ただし、どちらを選んだ場合でも、床下の通気性を確保する、木材に防アリ処理をするなど一定の湿気・シロアリ対策は必要です。定期的に点検やメンテナンスをおこなうことで、住宅を長持ちさせられます。
6. 基礎工事の流れ

ベタ基礎と布基礎は、それぞれ特徴は異なるものの、基礎工事の工程や工期に大きな違いはありません。
基礎工事の主な流れは以下のとおりです。
1. 地盤調査
2. 地縄張り・遣り方工事
3. 掘削工事(根切り)
4. 砕石敷き
5. 捨てコンクリートを流す
6. 配筋・型枠を組む
7. コンクリートを流し、型枠を外す
6.1. 地盤調査
まず始めに地盤調査をおこない、適した基礎の種類を判断します。耐震性を確保し、地盤沈下を予防するために、必要に応じて地盤改良をおこないます。
6.2. 地縄張り・遣り方工事
地縄張りとは、建物を建てる位置に、目印として縄やロープ、ビニール紐などを張る作業です。
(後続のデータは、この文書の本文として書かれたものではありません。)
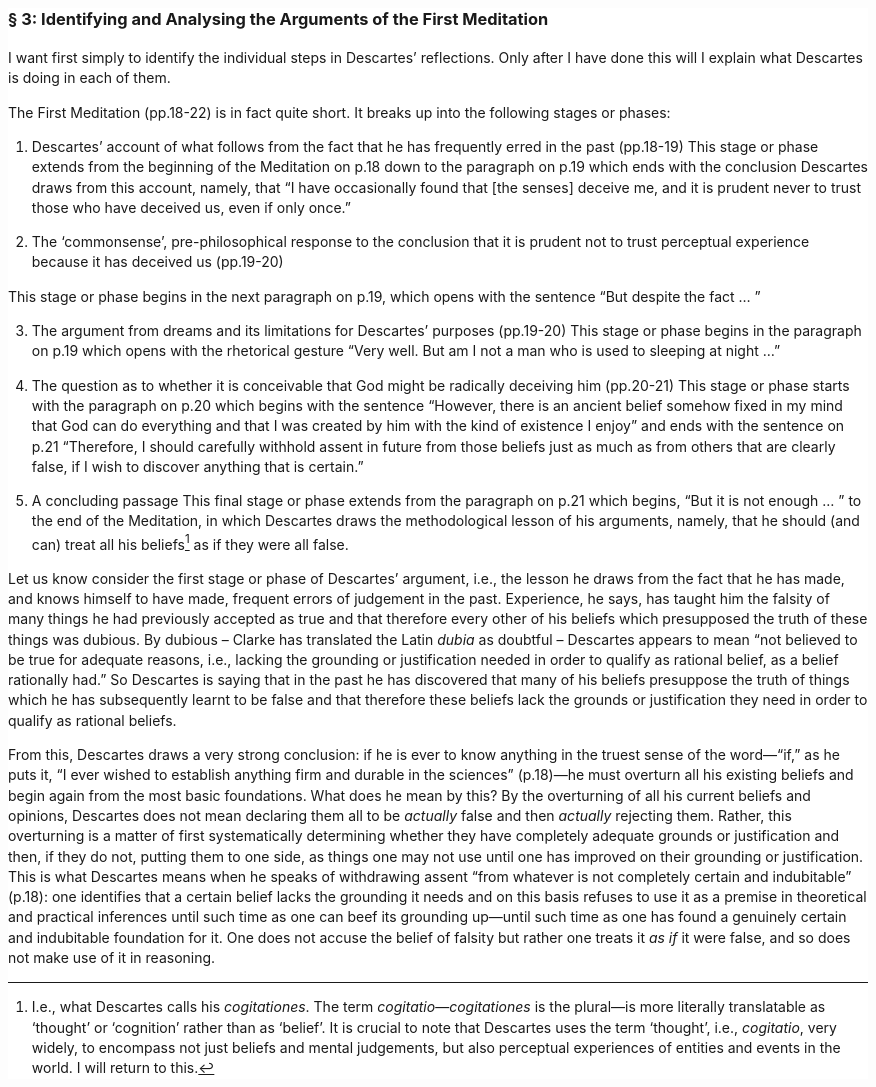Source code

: ### § 3: Identifying and Analysing the Arguments of the First Meditation

I want first simply to identify the individual steps in Descartes’ reflections. Only after I have done this will I explain what Descartes is doing in each of them.

The First Meditation (pp.18-22) is in fact quite short. It breaks up into the following stages or phases:

1. Descartes’ account of what follows from the fact that he has frequently erred in the past (pp.18-19)
This stage or phase extends from the beginning of the Meditation on p.18 down to the paragraph on p.19 which ends with the conclusion Descartes draws from this account, namely, that “I have occasionally found that [the senses] deceive me, and it is prudent never to trust those who have deceived us, even if only once.”

2. The ‘commonsense’, pre-philosophical response to the conclusion that it is prudent not to trust perceptual experience because it has deceived us (pp.19-20)

This stage or phase begins in the next paragraph on p.19, which opens with the sentence “But despite the fact … ”

3. The argument from dreams and its limitations for Descartes’ purposes (pp.19-20)
This stage or phase begins in the paragraph on p.19 which opens with the rhetorical gesture “Very well. But am I not a man who is used to sleeping at night …”

4. The question as to whether it is conceivable that God might be radically deceiving him (pp.20-21)
This stage or phase starts with the paragraph on p.20 which begins with the sentence “However, there is an ancient belief somehow fixed in my mind that God can do everything and that I was created by him with the kind of existence I enjoy” and ends with the sentence on p.21 “Therefore, I should carefully withhold assent in future from those beliefs just as much as from others that are clearly false, if I wish to discover anything that is certain.”

5. A concluding passage
This final stage or phase extends from the paragraph on p.21 which begins, “But it is not enough … ” to the end of the Meditation, in which Descartes draws the methodological lesson of his arguments, namely, that he should (and can) treat all his beliefs[^6] as if they were all false.

Let us know consider the first stage or phase of Descartes’ argument, i.e., the lesson he draws from the fact that he has made, and knows himself to have made, frequent errors of judgement in the past. Experience, he says, has taught him the falsity of many things he had previously accepted as true and that therefore every other of his beliefs which presupposed the truth of these things was dubious. By dubious – Clarke has translated the Latin *dubia* as doubtful – Descartes appears to mean “not believed to be true for adequate reasons, i.e., lacking the grounding or justification needed in order to qualify as rational belief, as a belief rationally had.” So Descartes is saying that in the past he has discovered that many of his beliefs presuppose the truth of things which he has subsequently learnt to be false and that therefore these beliefs lack the grounds or justification they need in order to qualify as rational beliefs.

From this, Descartes draws a very strong conclusion: if he is ever to know anything in the truest sense of the word—“if,” as he puts it, “I ever wished to establish anything firm and durable in the sciences” (p.18)—he must overturn all his existing beliefs and begin again from the most basic foundations. What does he mean by this? By the overturning of all his current beliefs and opinions, Descartes does not mean declaring them all to be *actually* false and then *actually* rejecting them. Rather, this overturning is a matter of first systematically determining whether they have completely adequate grounds or justification and then, if they do not, putting them to one side, as things one may not use until one has improved on their grounding or justification. This is what Descartes means when he speaks of withdrawing assent “from whatever is not completely certain and indubitable” (p.18): one identifies that a certain belief lacks the grounding it needs and on this basis refuses to use it as a premise in theoretical and practical inferences until such time as one can beef its grounding up—until such time as one has found a genuinely certain and indubitable foundation for it. One does not accuse the belief of falsity but rather one treats it *as if* it were false, and so does not make use of it in reasoning.


[^1]: Clarke himself provides an example of such an interpretation—see pp.xvii-xxi of his Introduction. Of course Descartes wanted to ‘refute’ scepticism in the sense of showing, more or less in passing, what is wrong with it. But he was certainly not worried about scepticism, either in the sense of having, as Popkin wrongly claims, undergone himself a sceptical crisis which in the *Meditations* he sought to overcome; or even in the sense of seeing scepticism about the external world as a serious philosophical problem. This is shown by the *Meditations* themselves: in the summary he provides at the beginning, he speaks of how the Sixth Meditation introduces “all the reasons from which the existence of material things may be deduced …” and then goes on to say, “I do not think that these arguments are very useful on account of the fact that they prove what they establish—namely, that there really is a world, that human beings have bodies, and similar things—for no one of sound mind has ever seriously doubted these things. Rather, by considering these arguments, they are recognized as being less sound and clear than those by which we acquire knowledge of our own mind and of God. Thus the latter are the most certain and evident of all the arguments that can be known by human intelligence. My only objective in these Meditations was to prove that one thing.” (p.17) The discussion and refutation of scepticism is merely a device (which Descartes did indeed seize upon because, as Clarke and Popkin rightly point out, scepticism was a favourite topic in the early seventeenth century) through which Descartes seeks to achieve his real objective, which is, in the first instance, precisely the one he indicates here, namely, to show that all knowledge of the external world (in natural philosophy) presupposes knowledge of oneself and of God (in general philosophical and more specifically theological speculation).
[^2]: The quote from Descartes contained within what Popkin writes comes from the *Discourse on Method*, AT vi. 32.
[^3]: By a (legitimate or justified) claim to *objective* knowledge I mean a claim which one can ground in such a comprehensive, adequate way that any sufficiently rational self-conscious subject could be brought to understand this ground and accept it. In particular, in order to ground the claim, one need not presuppose as true any particular set of beliefs beyond those which all rational subjects may be rationally presumed to possess.
[^4]: Elizabeth Stuart (1596-1662) was the mother of Princess Elisabeth of Bohemia (1618-1680), with whom Descartes corresponded in the last years of his life
[^5]: Mersenne lived from 1588 till 1648; for more on him see, e.g., http://en.wikipedia.org/wiki/Marin\_Mersenne.
[^6]: I.e., what Descartes calls his *cogitationes*. The term *cogitatio*—*cogitationes* is the plural—is more literally translatable as ‘thought’ or ‘cognition’ rather than as ‘belief’. It is crucial to note that Descartes uses the term ‘thought’, i.e., *cogitatio*, very widely, to encompass not just beliefs and mental judgements, but also perceptual experiences of entities and events in the world. I will return to this.
[^7]: Clarke rightly points out (p.xix) that the very way Descartes formulates this his initial reason for regarding the principle of the reliability of the senses as dubitable suggests that he is here drawing upon the essayist Montaigne (1533-1592), whose writings were common fare amongst the educated elites of Descartes’s time—see http://en.wikipedia.org/wiki/Michel\_de\_Montaigne. So here Descartes is simply rehearsing an argument he has picked up from his intellectual milieu. What is crucial is *that Descartes goes on, quite rightly, to reject this argument against the reliability of perceptual experience as a bad one*, i.e., an argument which *does not* really show that we have rational grounds for regarding the principle that the senses are reliable as inadequately grounded, hence dubitable.
[^8]: So either evolution or God will have to have acted to ensure that most situations are ones in which perceptual mechanisms function well.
その後、図面に記載されている建物の情報を、実際の敷地に反映させる遣り方工事をおこないます。具体的には、杭などを打って仮設物をつくり、建物の位置や基礎の高さを決定します。
6.3. 掘削工事(根切り)
基礎をつくるために、パワーショベルや手作業で地面を掘り起こします。
ベタ基礎の場合は、建物の下全体の土を、布基礎の場合は基礎の立ち上がり部分のみの土を掘削します。
6.4. 砕石敷き
岩石を細かく砕いた「砕石」を敷き詰め、ランマーと呼ばれる機械で地盤を締め固めます。
ベタ基礎の場合は建物の下全体に、布基礎の場合は立ち上がり部分のみに砕石を敷き詰めます。
6.5. 捨てコンクリートを流す
砕石敷きのあと、建物の位置などの目印をつけやすくするために、コンクリートを流すことがあります。
あくまでも作業をスムーズに進めるための工程であり、建物の強度とは直接関係がないことから、このときに流すコンクリートを捨てコンクリートと呼びます。
6.6. 配筋・型枠を組む
鉄筋を図面通りに組み立て(配筋)、コンクリートで流し固めるために、木製や鉄の枠で囲みます。(型枠)
ベタ基礎では、建物の底面全体に鉄筋が入るのに対し、布基礎では基礎の立ち上がり部分のみに鉄筋が入ります。
6.7. コンクリートを流し、型枠を外す
コンクリートで流し固め、一定期間置いたあとに型枠を外します。
型枠を外したら、ひび割れなどの初期不良がないか確認。不要なコンクリートの除去などの仕上げをおこなったら、基礎の完成です。
7. 住宅の基礎を理解して住宅購入を検討しましょう
建物の土台部分にあたる基礎は、住宅の安全性や耐久性に直結する重要な要素です。
現代日本の木造住宅で採用される主な基礎構造としては、ベタ基礎と布基礎の2種類があります。建物の底面全体を鉄筋コンクリートで覆うベタ基礎は、耐震性が高く、湿気・シロアリに強いのが特徴です。それに対して柱や壁の下に逆T字型の鉄筋コンクリートを埋め込む布基礎は、施工コストが抑えられる、寒冷地にも対応できるなどの特徴があります。
それぞれの基礎の特徴をよく理解したうえで、希望の住宅がどちらの基礎で建てられているか確認しましょう。